Research Article
A New Enhanced, Rapid and Precise Sample Preparation Protocol for Label-free Protein Quantification
John R Griffiths1, Yvonne Connolly1, Ken Cook2, Kevin Meyer3 and Duncan L Smith1*
1Cancer Research UK Manchester Institute, University of Manchester, UK
2Thermo Fisher Scientific, Tudor Road, Manor Park, Runcorn, UK
3Perfinity Biosciences Inc., Indiana, USA
- *Corresponding Author:
- Duncan L Smith
Head of Mass Spectrometry
CRUKManchester Institute
Wilmslow Road, Manchester, M20 4BX, UK
Tel: +44-161- 446-8496
Fax: +44-161-918-7134
E-mail: duncan.smith@cruk.manchester.ac.uk
Received date: September 30, 2014; Accepted date: October 17 2014; Published date: October 21, 2014
Citation: Griffiths JR, Connolly Y, Cook K, Meyer K, Smith DL (2014) A New Enhanced, Rapid and Precise Sample Preparation Protocol for Label-free Protein Quantification. J Anal Bioanal Tech 5:213. doi: 10.4172/2155-9872.1000213
Copyright: © 2014 Griffiths JR, et al.

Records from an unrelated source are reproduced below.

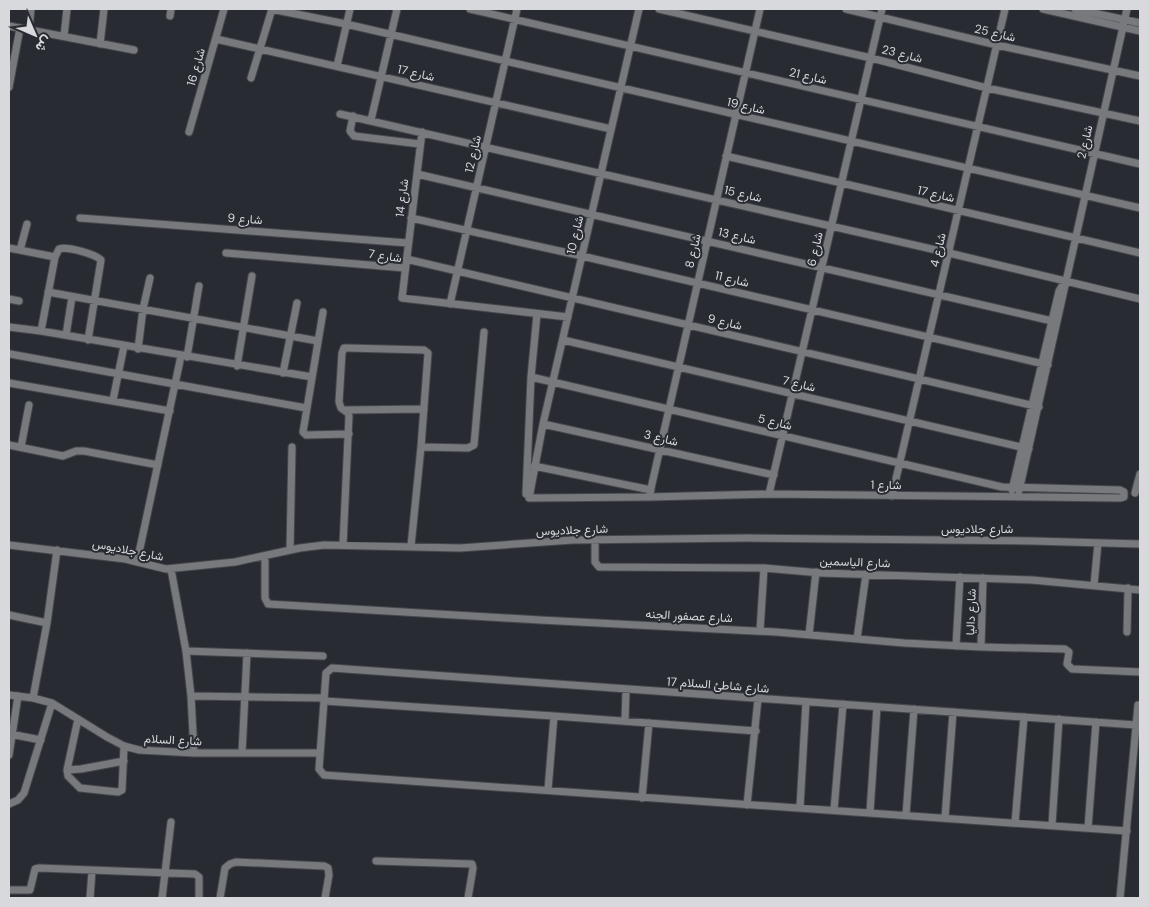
<svg xmlns="http://www.w3.org/2000/svg" width="1149" height="907" font-family="'DM Sans',Vazirmatn,sans-serif">
<style>
.lines{fill:none;stroke-linecap:round;stroke-linejoin:round}
.minor-casing{stroke:#44484d;stroke-width:9}
.minor{stroke:#77797c;stroke-width:7}
.labels{text-anchor:middle;stroke-width:4;stroke-linejoin:round;paint-order:stroke}
.street-label{font-size:12px;fill:#d7d9dd;stroke:#282c32}
</style>
<rect width="100%" height="100%" fill="#282c32"/>
<g class="lines">
<defs>
<path id="minor" d="M271,9L346,24L1140,208
M470,9L1140,164
M659,9L871,58L987,88L1140,121
M846,9L997,45L1140,76
M1043,9L1140,31
M1075,9L1140,23
M170,16L171,9
M9,26L134,50
M29,29L31,9
M64,36L67,9
M216,39L611,129
M100,44L104,9
M337,66L350,9
M251,78L272,9
M9,87L20,28
M340,114L949,253L1140,299
M353,116L350,131L354,136L420,144
M371,120L397,9
M189,132L224,9
M422,132L402,298L568,317
M726,156L1140,253
M417,174L1052,321
M80,218L408,243
M411,218L582,256L1048,365
M9,248L55,257
M20,250L27,224
M226,253L405,268
M406,259L1039,407
M48,292L318,341
M9,299L19,301
M450,304L517,9
M323,312L303,432L306,435L349,434
M9,327L41,331L312,377
M41,331L55,257L59,249C67,246 95,254 101,260L88,340
M66,335L72,297
M563,340L1029,449
M138,349L143,309L150,278
M10,354L306,408
M187,357L199,286
M237,366L252,276
M283,373L297,303
M9,383L170,411
M113,400L124,346
M344,410L424,409
M543,424L774,475
M9,445L63,456L76,451H84L158,465
M21,447L29,405
M421,447L468,448L474,445L484,332
M534,466L651,490
M1012,490L1059,291L1065,281
M1019,491L1127,9
M1135,493L1140,474
M526,494L531,377L537,314
M769,494L882,9
M892,496L1005,9
M649,497L760,9
M529,498L649,497L769,494L1120,498L1124,497V492L1120,490L1002,487L531,377
M529,498L543,424L639,9
M595,540V562L599,567L764,568L821,573L1032,580L1140,590
M9,545L125,559L166,569L235,562L300,548L324,545L460,548L573,540L746,538L1032,541L1140,544
M343,545L349,416L348,413L341,408L339,402L342,353L344,348H348L424,350L428,353L421,447L411,546
M290,550L292,447
M265,556V598L268,604L540,620L776,632L904,643L981,647L1065,649L1069,652L1067,664L1072,669L1140,672
M137,562L181,356
M171,569L186,651L191,696L194,753
M1094,585L1098,543
M9,615L47,623
M760,631L764,568
M1127,632L1128,588
M809,635L816,572
M857,639L866,574
M956,646L960,577
M981,647L983,578
M186,651L323,656
M9,695L33,698L52,703L107,737L124,746L139,750L194,753H320
M191,696L324,698
M33,698L47,623L57,550
M324,701L554,716L756,731
M78,719L67,770L68,776L80,788L118,792L122,790L124,746
M625,721L626,689
M10,734L41,740
M242,753L247,653
M9,755L18,696
M67,770L81,769L124,761
M548,790L554,716
M642,798L649,723
M9,804L18,800L24,793L52,703
M747,805L758,699
M800,807L806,702
M834,810L843,704
M870,812L877,707
M906,815L914,709
M945,818L953,712
M1015,823L1024,717
M1052,825L1059,719
M1088,828L1096,722
M1127,831L324,775L319,769L326,673L332,668L1136,725
M376,861L472,864L473,868L468,898
M9,890H30L35,869L39,868L195,874L199,877V898
M90,898L92,871
M162,898L171,822
M220,898L225,868L230,864L236,862L324,866L328,868L329,875L325,898
M1120,898L1138,705"/>
</defs>
<use href="#minor" class="minor-casing"/>
<use href="#minor" class="minor"/>
</g>
<g class="labels">
<g class="street-label">
<text transform="translate(995 33) rotate(13)" y="4">شارع 25</text>
<text transform="translate(902 54) rotate(14)" y="4">شارع 23</text>
<text transform="translate(196 67) rotate(-74)" y="4">شارع 16</text>
<text transform="translate(416 73) rotate(13)" y="4">شارع 17</text>
<text transform="translate(808 76) rotate(13)" y="4">شارع 21</text>
<text transform="translate(746 106) rotate(13)" y="4">شارع 19</text>
<text transform="translate(1085 142) rotate(-77)" y="4">شارع 2</text>
<text transform="translate(473 154) rotate(-77)" y="4">شارع 12</text>
<text transform="translate(743 194) rotate(13)" y="4">شارع 15</text>
<text transform="translate(936 194) rotate(13)" y="4">شارع 17</text>
<text transform="translate(402 198) rotate(-83)" y="4">شارع 14</text>
<text transform="translate(245 219) rotate(4)" y="4">شارع 9</text>
<text transform="translate(575 235) rotate(-77)" y="4">شارع 10</text>
<text transform="translate(737 236) rotate(13)" y="4">شارع 13</text>
<text transform="translate(815 249) rotate(-77)" y="4">شارع 6</text>
<text transform="translate(938 250) rotate(-77)" y="4">شارع 4</text>
<text transform="translate(693 251) rotate(-77)" y="4">شارع 8</text>
<text transform="translate(385 256) rotate(8)" y="4">شارع 7</text>
<text transform="translate(732 279) rotate(13)" y="4">شارع 11</text>
<text transform="translate(725 322) rotate(13)" y="4">شارع 9</text>
<text transform="translate(799 384) rotate(13)" y="4">شارع 7</text>
<text transform="translate(775 422) rotate(13)" y="4">شارع 5</text>
<text transform="translate(661 438) rotate(13)" y="4">شارع 3</text>
<text transform="translate(886 485) rotate(1)" y="4">شارع 1</text>
<text x="977" y="533">شارع جلاديوس</text>
<text transform="translate(572 530) rotate(-2)" y="4">شارع جلاديوس</text>
<text transform="translate(128 550) rotate(11)" y="4">شارع جلاديوس</text>
<text transform="translate(855 562) rotate(2)" y="4">شارع الياسمين</text>
<text transform="translate(971 612) rotate(-88)" y="4">شارع داليا</text>
<text transform="translate(689 616) rotate(3)" y="4">شارع عصفور الجنه</text>
<text transform="translate(718 685) rotate(4)" y="4">شارع شاطئ السلام 17</text>
<text transform="translate(173 740) rotate(3)" y="4">شارع السلام</text>
</g>
</g>
<rect width="1149" height="907" fill="none" stroke="#d7d9dd" stroke-width="20"/>
<g transform="translate(35 35) rotate(135)" stroke="#282c32" stroke-width="4" paint-order="stroke">
<path d="M0-4L9 19L0 12L-9 19Z" fill="#d7d9dd"/>
<text y="-8" font-size="14" font-weight="bold" text-anchor="middle" fill="#d7d9dd">ش</text>
</g>
</svg>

This is an open-access article distributed under the terms of the Creative Commons Attribution License, which permits unrestricted use, distribution, and reproduction in any medium, provided the original author and source are credited.
Abstract
Label-free quantification using liquid chromatography-mass spectrometry (LC-MS) has now become a widely accepted analytical approach for the comparison of differential protein expression levels across multiple samples. One major concern of current label-free strategies is the technical variability introduced at multiple points during sample preparation. Typical workflows require cell lysis with buffers containing detergents, overnight proteolysis, removal of potential interferences such as salts and detergents by solid phase extraction (SPE) and subsequent solvent evaporation and reconstitution prior to analysis. Each of these stages is likely to introduce sample variability. Here we present a new strategy, which incorporates an acid-cleavable detergent in the lysis buffer, one-hour digestion with a temperature stable, immobilized enzyme and no requirement for SPE clean-up. The entire sample preparation stage takes less than three hours from cell pellet to autosampler vial and sample handling is kept to an absolute minimum. Our data demonstrate a significant reduction in the technical variability of sample preparation compared to a typical protocol along with a dramatic time saving with no cost in terms of qualitative peptide identifications.